Worauf es bei der Auswahl ankommt
Der Markt für HR-Software ist fragmentiert. Es gibt internationale Plattformen mit großem Funktionsumfang, deutsche Mittelstandslösungen mit tiefem Lohnbuchhaltungs-Know-how und spezialisierte Tools für einzelne Bereiche wie Zeiterfassung oder Bewerbermanagement.
Für KMU in Deutschland empfiehlt sich folgende Checkliste:
1. DATEV-Schnittstelle Die Mehrheit aller Steuerberater in Deutschland arbeitet mit DATEV. Eine HR-Software ohne saubere DATEV-Integration bedeutet Doppelarbeit beim Lohnabschluss.
2. Deutschsprachiger Support und DSGVO-Compliance Der Serverstandort sollte in der EU liegen, der Support in Deutsch erreichbar sein – nicht nur per E-Mail-Ticket mit 72-Stunden-Antwortzeit.
3. Skalierbarkeit Eine Software, die bei 20 Mitarbeitenden passt, muss auch bei 80 noch funktionieren. Migration ist teuer.
4. Onboarding und Benutzerfreundlichkeit Das beste System nützt nichts, wenn die Belegschaft es nicht nutzt. Intuitive Bedienung ist kein Nice-to-have, sondern eine Grundvoraussetzung.
Lösungen wie Kenjo sind speziell auf die Anforderungen kleiner und mittelständischer Unternehmen ausgelegt und kombinieren Kernfunktionen wie Zeiterfassung, digitale Personalakte und Onboarding in einer einheitlichen Plattform.
Die häufigsten Fehler beim Umstieg
Wer die Einführung einer HR-Software plant, sollte typische Stolpersteine kennen:
Zu viel auf einmal. Viele Unternehmen versuchen, alle Prozesse gleichzeitig zu digitalisieren. Besser ist ein phasenweiser Rollout – erst die Personalakte, dann Zeiterfassung, dann Workflows.

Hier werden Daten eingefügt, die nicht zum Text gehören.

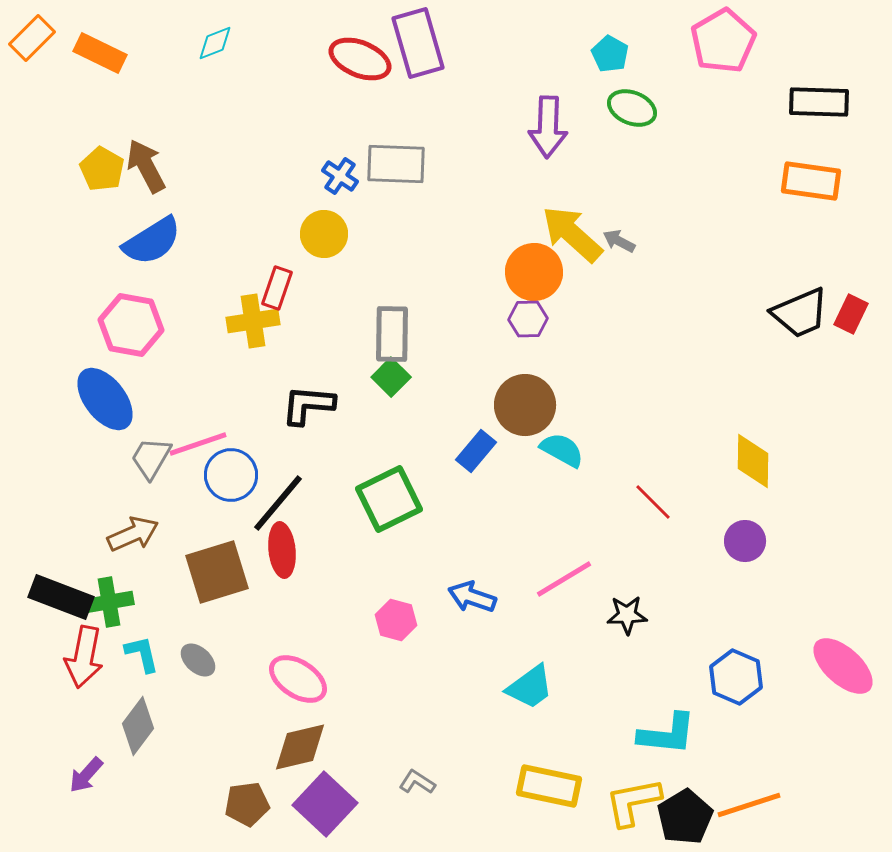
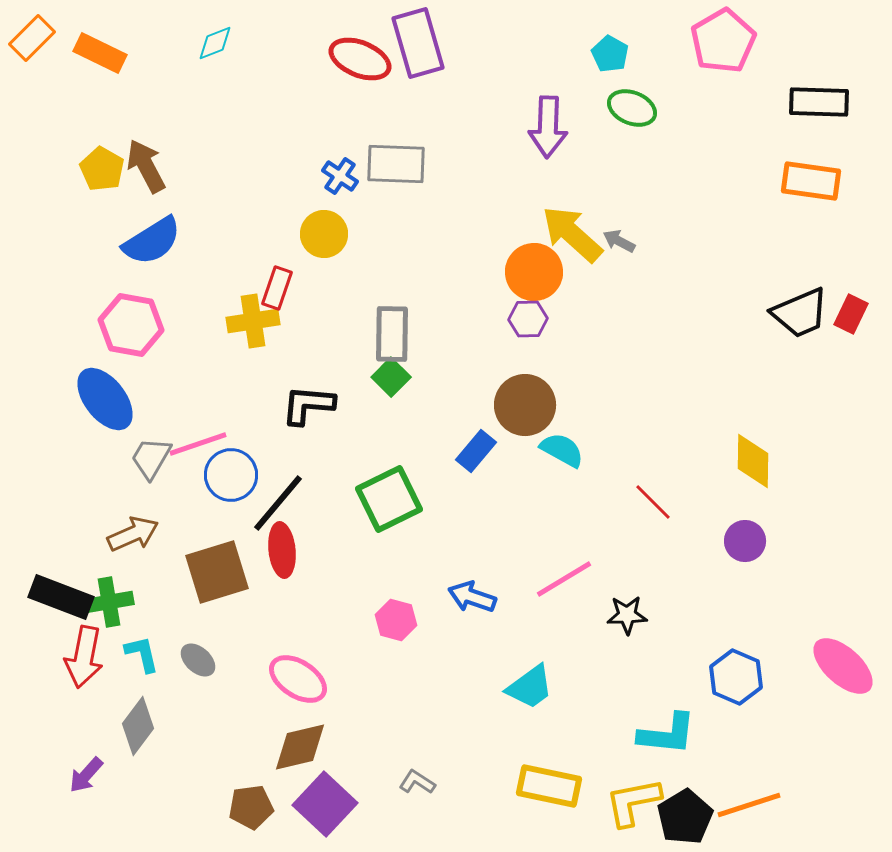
brown pentagon at (247, 804): moved 4 px right, 3 px down
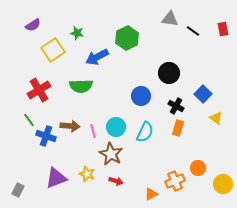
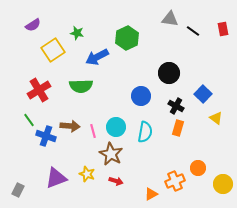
cyan semicircle: rotated 15 degrees counterclockwise
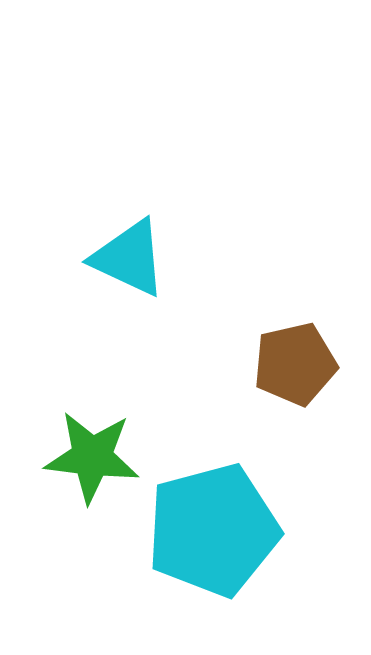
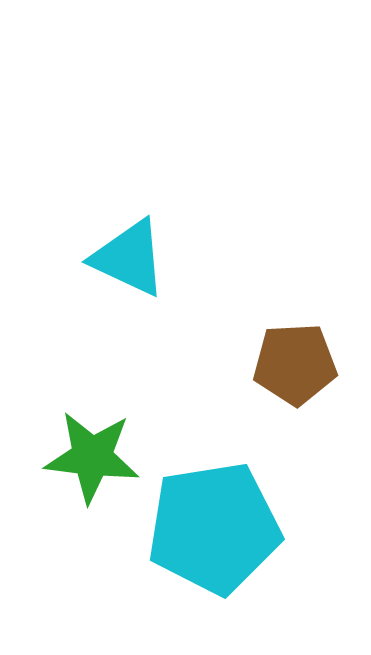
brown pentagon: rotated 10 degrees clockwise
cyan pentagon: moved 1 px right, 2 px up; rotated 6 degrees clockwise
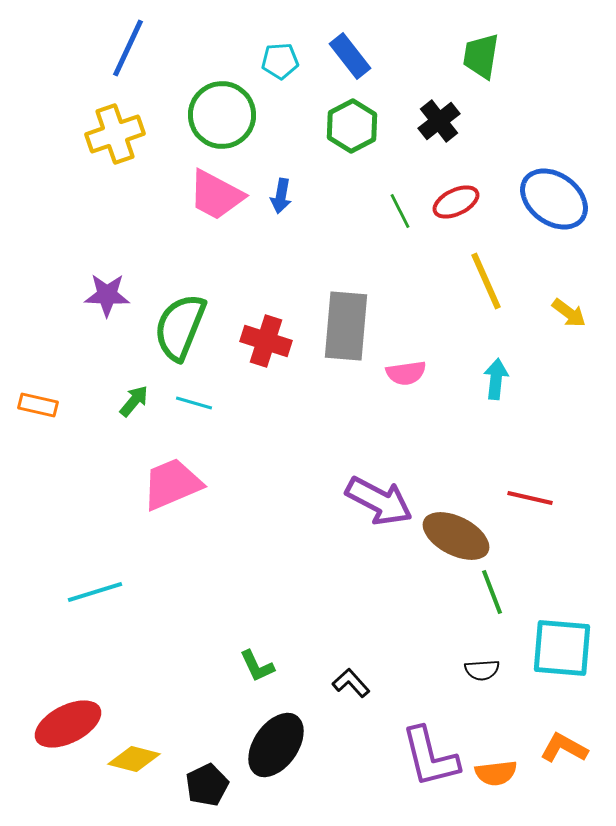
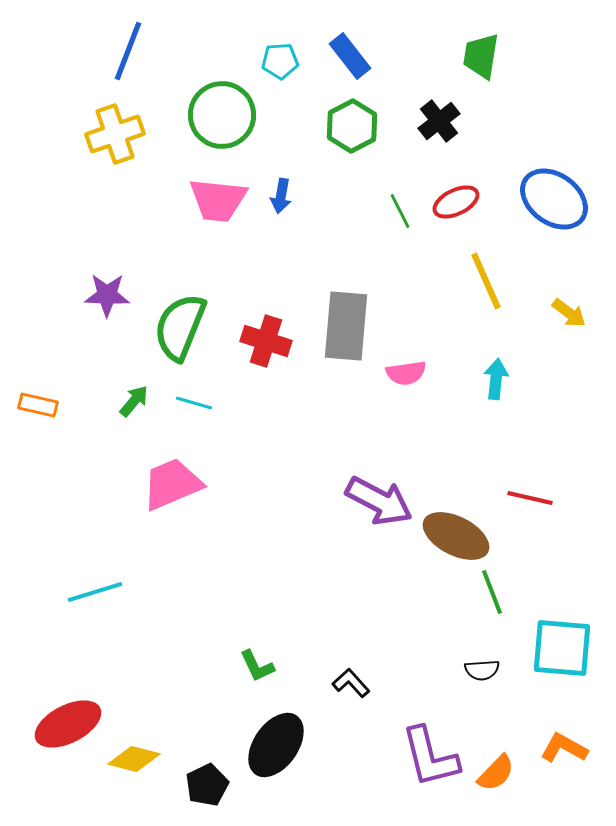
blue line at (128, 48): moved 3 px down; rotated 4 degrees counterclockwise
pink trapezoid at (216, 195): moved 2 px right, 5 px down; rotated 22 degrees counterclockwise
orange semicircle at (496, 773): rotated 39 degrees counterclockwise
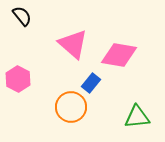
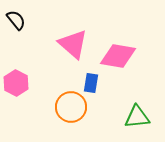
black semicircle: moved 6 px left, 4 px down
pink diamond: moved 1 px left, 1 px down
pink hexagon: moved 2 px left, 4 px down
blue rectangle: rotated 30 degrees counterclockwise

Kein interner Champion. Ohne eine Person, die die Einführung aktiv treibt und als Ansprechperson für die Belegschaft fungiert, scheitern auch die besten Systeme an mangelnder Adoption.
Daten nicht aufräumen. Wer alte, fehlerhafte Excel-Daten unbereinigt in ein neues System übernimmt, hat das Problem nur verschoben. Datenqualität vor Migration ist Pflicht.
Den Change nicht kommunizieren. Mitarbeitende wollen wissen, warum sich etwas ändert, was das für sie bedeutet und was mit ihren Daten passiert. Eine transparente Kommunikation ist kein Luxus.
Fazit: Das Zeitfenster ist günstig
2026 bietet eine seltene Konstellation: Die Technologie ist ausgereift, die Kosten sind überschaubar, und die regulatorischen Anforderungen sind bekannt – aber noch nicht scharf gestellt. Unternehmen, die jetzt umsteigen, können die Einführung geordnet angehen, das Team mitnehmen und Prozesse sauber aufbauen.
Wer bis 2027 wartet, wird denselben Schritt unter Zeitdruck tun – und zahlt dafür in Form von Fehlern, Mehrkosten und unnötigem Stress.
Der Umstieg auf digitale Personalverwaltung ist kein technisches Projekt. Es ist eine unternehmerische Entscheidung. Und 2026 ist der richtige Moment dafür.